TOKYO - As South Korean President Roh Moo-hyun plans to open a full-scale investigation into the country's collaborators who worked for Japan or unethically benefited from the 1910-45 occupation of the Korean Peninsula, Japanese lawmakers and experts have expressed concerns this could throw cold water on the recent warming of the two countries' ties. They fear it might seriously undermine the recently improved state-to-state relationship between Japan, the former colonial power, and South Korea, the once-colonized and exploited.

Many Japanese experts argue that Roh's center-left administration is using the probe largely in a preemptive attack, an effort to weaken the antagonistic conservative camp that has traditionally held political, economic and social power. The probe into collaboration, the experts argue, would then strengthen the currently shaky political ground for Roh's progressives in advance of the 2007 presidential election.

"That's a revolution taking place in South Korea," Toshimitsu Shigemura, a professor at Waseda University in Tokyo and an expert on Korean Peninsula affairs, said in an interview with Asia Times Online. "President Roh is trying to replace the country's ruling elite of the conservatives from ancient regimes with the progressives."

Masao Okonogi, a professor of political science at Keio University in Tokyo and an expert on Korean politics, holds similar views. He told Asia Times Online that Roh is mainly trying to get buoyancy for his administration and the ruling Uri Party by doing what the previous presidents could never do. "President Roh's political foundation is so unstable that he always has to go to extremes, if not a revolution," Okonogi said.

The anti-collaborationist mood is already taking its political toll in South Korea. The chairman of the Uri Party, Shin Ki-nam, stepped down on August 19, taking responsibility for the swirling and expanding controversy about Koreans' collaboration with Japanese occupiers, his own father's role in the Japanese military police, and his personal efforts to cover it up. His father was said to have had a role in supervising the torture of Korean dissidents. The probe is expected to have major ramifications for Korean society if influential families are named.

▶ **The request**
Quote the news report above on South Korea's collaboration probe in full, word for word.

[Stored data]
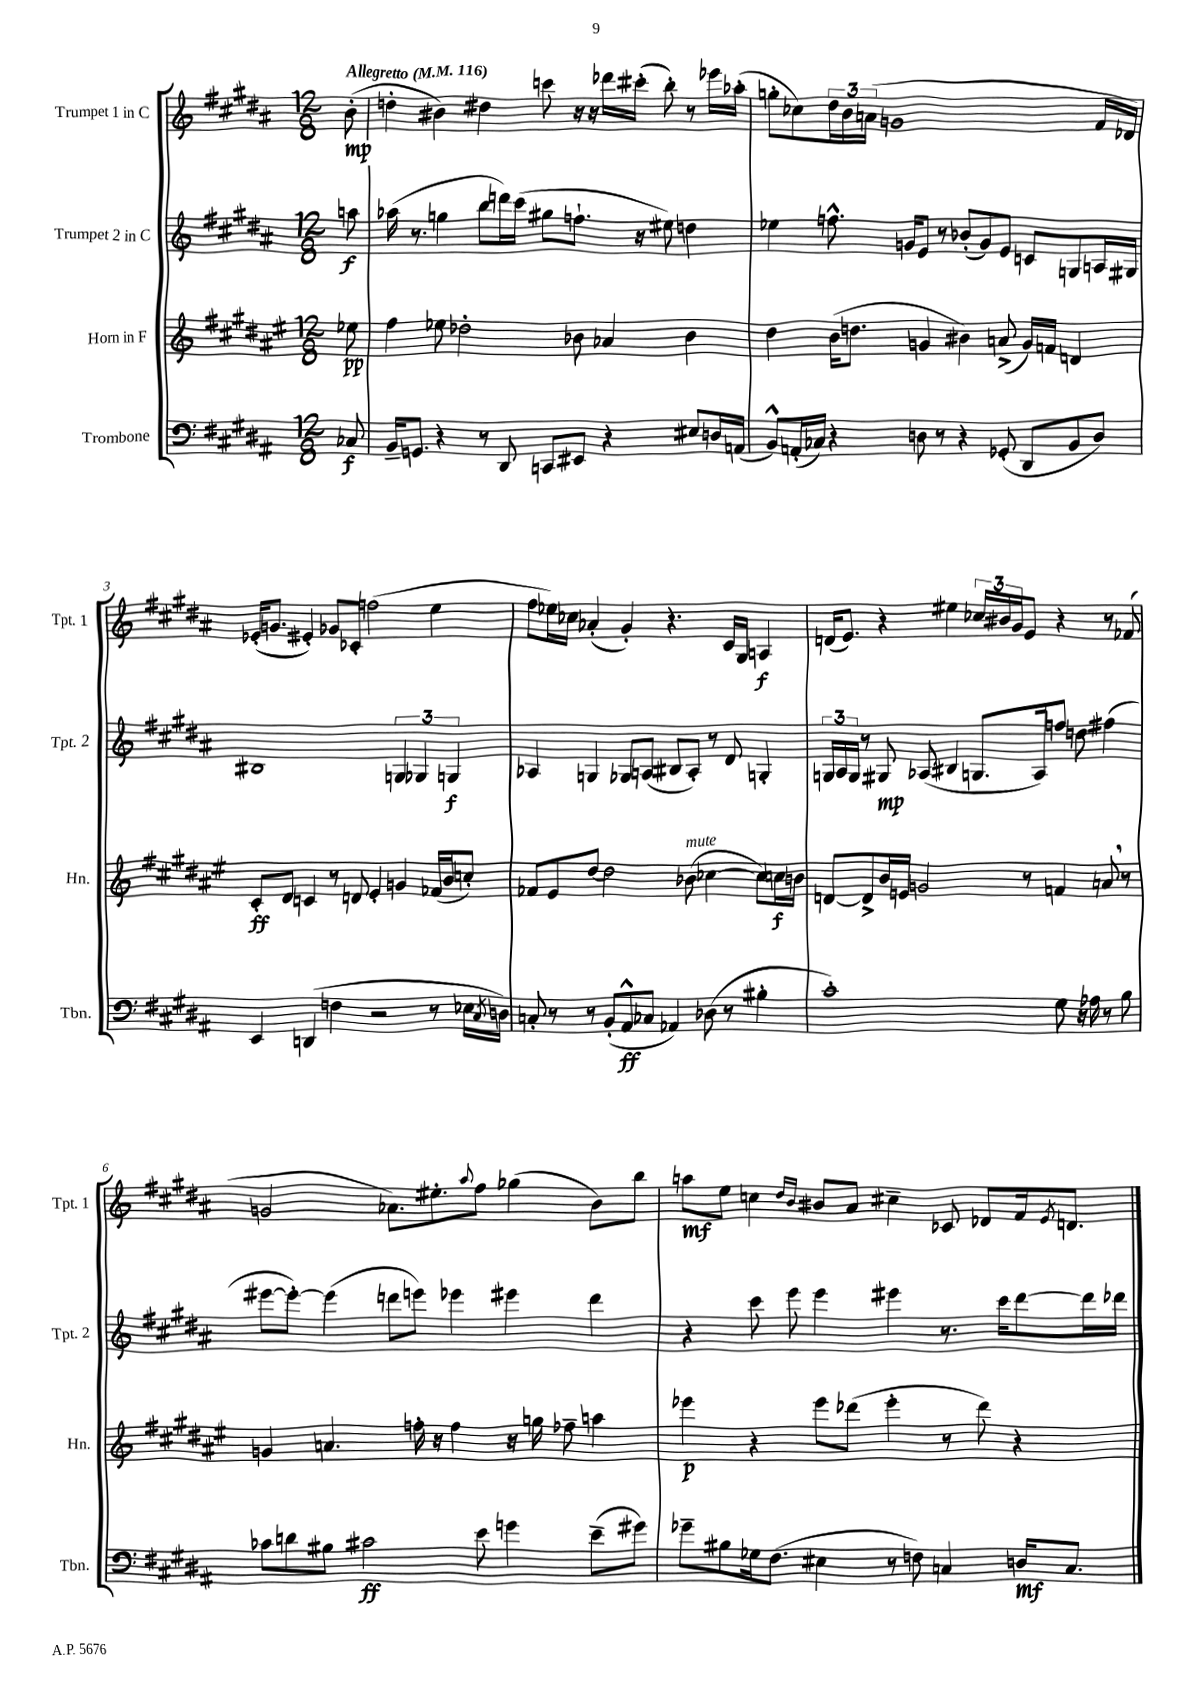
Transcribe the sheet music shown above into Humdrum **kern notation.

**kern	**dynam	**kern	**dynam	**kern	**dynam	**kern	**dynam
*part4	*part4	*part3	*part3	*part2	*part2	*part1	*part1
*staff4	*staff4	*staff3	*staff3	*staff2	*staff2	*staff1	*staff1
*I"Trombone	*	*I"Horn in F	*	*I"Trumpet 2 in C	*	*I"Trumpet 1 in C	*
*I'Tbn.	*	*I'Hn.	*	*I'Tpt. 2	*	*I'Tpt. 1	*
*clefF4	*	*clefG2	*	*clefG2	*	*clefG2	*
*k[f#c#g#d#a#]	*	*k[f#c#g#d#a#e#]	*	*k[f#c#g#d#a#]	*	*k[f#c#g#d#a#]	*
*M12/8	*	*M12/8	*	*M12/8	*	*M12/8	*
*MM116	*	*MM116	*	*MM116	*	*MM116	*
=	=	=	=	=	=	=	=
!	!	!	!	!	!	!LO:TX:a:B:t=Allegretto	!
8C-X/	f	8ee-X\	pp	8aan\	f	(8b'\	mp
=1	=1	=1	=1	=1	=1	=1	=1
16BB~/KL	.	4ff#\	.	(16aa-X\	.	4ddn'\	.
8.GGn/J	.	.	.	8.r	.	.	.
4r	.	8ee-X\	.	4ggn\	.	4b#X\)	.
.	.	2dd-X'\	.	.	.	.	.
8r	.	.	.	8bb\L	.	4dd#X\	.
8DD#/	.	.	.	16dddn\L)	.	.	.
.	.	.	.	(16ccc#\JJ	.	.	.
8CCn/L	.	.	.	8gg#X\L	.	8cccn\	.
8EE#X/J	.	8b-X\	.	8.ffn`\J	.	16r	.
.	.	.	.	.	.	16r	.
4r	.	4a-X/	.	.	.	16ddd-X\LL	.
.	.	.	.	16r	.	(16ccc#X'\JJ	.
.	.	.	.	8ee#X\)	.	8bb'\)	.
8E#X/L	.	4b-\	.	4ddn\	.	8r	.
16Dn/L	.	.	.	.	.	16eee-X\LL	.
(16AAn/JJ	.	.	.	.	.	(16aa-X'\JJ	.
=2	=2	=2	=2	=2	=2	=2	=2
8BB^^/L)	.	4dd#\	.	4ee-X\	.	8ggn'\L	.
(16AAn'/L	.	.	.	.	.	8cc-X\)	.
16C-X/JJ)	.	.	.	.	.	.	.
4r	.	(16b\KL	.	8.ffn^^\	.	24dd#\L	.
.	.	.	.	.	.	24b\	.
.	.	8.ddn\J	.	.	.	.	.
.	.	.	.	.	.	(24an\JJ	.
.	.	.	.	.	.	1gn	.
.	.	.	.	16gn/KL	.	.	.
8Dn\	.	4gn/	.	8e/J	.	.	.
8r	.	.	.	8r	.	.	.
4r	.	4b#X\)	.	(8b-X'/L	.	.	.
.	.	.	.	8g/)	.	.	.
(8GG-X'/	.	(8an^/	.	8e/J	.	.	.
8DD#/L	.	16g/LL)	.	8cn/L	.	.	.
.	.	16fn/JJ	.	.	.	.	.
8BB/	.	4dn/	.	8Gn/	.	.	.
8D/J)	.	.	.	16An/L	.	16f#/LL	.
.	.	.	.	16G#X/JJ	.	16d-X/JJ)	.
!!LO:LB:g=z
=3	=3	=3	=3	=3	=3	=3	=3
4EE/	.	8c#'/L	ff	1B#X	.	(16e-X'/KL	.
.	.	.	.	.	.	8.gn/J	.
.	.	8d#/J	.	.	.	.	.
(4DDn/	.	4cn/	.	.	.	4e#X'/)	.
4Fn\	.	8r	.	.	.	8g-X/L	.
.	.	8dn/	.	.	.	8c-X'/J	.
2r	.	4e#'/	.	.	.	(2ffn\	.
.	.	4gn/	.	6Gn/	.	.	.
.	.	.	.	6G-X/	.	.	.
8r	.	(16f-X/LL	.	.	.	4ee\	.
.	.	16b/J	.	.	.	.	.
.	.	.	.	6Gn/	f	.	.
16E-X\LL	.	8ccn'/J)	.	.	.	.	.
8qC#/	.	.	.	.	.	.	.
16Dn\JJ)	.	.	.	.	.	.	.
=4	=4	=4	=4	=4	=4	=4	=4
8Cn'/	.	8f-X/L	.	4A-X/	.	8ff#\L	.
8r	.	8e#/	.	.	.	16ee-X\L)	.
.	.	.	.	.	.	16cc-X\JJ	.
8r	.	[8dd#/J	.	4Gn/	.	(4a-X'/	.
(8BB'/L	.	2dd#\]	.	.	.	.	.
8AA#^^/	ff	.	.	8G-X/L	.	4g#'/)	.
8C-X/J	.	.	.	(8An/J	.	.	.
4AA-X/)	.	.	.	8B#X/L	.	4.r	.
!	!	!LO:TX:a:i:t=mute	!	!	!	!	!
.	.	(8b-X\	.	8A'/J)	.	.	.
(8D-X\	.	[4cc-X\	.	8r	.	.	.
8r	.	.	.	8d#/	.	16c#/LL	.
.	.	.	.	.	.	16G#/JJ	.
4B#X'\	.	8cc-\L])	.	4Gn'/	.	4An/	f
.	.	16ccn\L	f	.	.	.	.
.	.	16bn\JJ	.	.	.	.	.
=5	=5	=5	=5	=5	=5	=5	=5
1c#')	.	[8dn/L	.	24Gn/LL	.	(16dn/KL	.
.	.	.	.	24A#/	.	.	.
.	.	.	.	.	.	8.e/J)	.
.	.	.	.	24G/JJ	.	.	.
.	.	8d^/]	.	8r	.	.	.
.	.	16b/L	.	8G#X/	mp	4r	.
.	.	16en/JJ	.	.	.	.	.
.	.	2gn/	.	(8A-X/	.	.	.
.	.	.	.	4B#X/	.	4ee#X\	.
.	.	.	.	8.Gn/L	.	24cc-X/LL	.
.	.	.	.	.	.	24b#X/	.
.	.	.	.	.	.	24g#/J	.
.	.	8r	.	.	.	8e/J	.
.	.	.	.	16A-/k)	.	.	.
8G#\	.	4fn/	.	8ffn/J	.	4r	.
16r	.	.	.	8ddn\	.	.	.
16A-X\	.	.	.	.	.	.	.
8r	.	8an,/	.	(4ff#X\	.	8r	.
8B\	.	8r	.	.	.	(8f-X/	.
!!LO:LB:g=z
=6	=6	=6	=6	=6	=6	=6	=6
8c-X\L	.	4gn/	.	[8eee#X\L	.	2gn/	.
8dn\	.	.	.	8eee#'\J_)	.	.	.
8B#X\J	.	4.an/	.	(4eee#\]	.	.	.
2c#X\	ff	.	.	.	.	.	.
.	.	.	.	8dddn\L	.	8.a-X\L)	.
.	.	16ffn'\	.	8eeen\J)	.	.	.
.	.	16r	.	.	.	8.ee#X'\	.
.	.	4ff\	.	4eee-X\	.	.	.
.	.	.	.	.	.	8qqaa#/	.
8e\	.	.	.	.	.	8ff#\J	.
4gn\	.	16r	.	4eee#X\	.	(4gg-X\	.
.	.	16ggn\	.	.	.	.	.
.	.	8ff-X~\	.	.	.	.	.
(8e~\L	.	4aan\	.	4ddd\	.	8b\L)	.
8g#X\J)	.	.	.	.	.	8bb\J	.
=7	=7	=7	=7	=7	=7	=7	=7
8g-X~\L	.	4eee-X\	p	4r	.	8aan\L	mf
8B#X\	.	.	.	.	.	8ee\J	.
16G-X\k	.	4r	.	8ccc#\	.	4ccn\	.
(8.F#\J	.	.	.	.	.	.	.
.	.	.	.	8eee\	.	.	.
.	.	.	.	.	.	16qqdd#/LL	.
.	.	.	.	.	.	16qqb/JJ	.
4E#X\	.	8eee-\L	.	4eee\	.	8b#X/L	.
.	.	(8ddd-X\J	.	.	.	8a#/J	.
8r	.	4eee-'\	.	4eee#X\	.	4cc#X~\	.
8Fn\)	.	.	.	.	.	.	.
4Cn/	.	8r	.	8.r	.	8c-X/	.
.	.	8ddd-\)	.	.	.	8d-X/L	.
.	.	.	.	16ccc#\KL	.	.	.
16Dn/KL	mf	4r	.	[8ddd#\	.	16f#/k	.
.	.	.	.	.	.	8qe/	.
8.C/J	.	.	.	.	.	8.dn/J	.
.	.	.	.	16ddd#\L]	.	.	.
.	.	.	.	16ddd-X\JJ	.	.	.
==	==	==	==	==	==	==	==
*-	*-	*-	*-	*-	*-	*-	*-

▶ **Full answer**
TOKYO - As South Korean President Roh Moo-hyun plans to open a full-scale investigation into the country's collaborators who worked for Japan or unethically benefited from the 1910-45 occupation of the Korean Peninsula, Japanese lawmakers and experts have expressed concerns this could throw cold water on the recent warming of the two countries' ties. They fear it might seriously undermine the recently improved state-to-state relationship between Japan, the former colonial power, and South Korea, the once-colonized and exploited.

Many Japanese experts argue that Roh's center-left administration is using the probe largely in a preemptive attack, an effort to weaken the antagonistic conservative camp that has traditionally held political, economic and social power. The probe into collaboration, the experts argue, would then strengthen the currently shaky political ground for Roh's progressives in advance of the 2007 presidential election.

"That's a revolution taking place in South Korea," Toshimitsu Shigemura, a professor at Waseda University in Tokyo and an expert on Korean Peninsula affairs, said in an interview with Asia Times Online. "President Roh is trying to replace the country's ruling elite of the conservatives from ancient regimes with the progressives."

Masao Okonogi, a professor of political science at Keio University in Tokyo and an expert on Korean politics, holds similar views. He told Asia Times Online that Roh is mainly trying to get buoyancy for his administration and the ruling Uri Party by doing what the previous presidents could never do. "President Roh's political foundation is so unstable that he always has to go to extremes, if not a revolution," Okonogi said.

The anti-collaborationist mood is already taking its political toll in South Korea. The chairman of the Uri Party, Shin Ki-nam, stepped down on August 19, taking responsibility for the swirling and expanding controversy about Koreans' collaboration with Japanese occupiers, his own father's role in the Japanese military police, and his personal efforts to cover it up. His father was said to have had a role in supervising the torture of Korean dissidents. The probe is expected to have major ramifications for Korean society if influential families are named.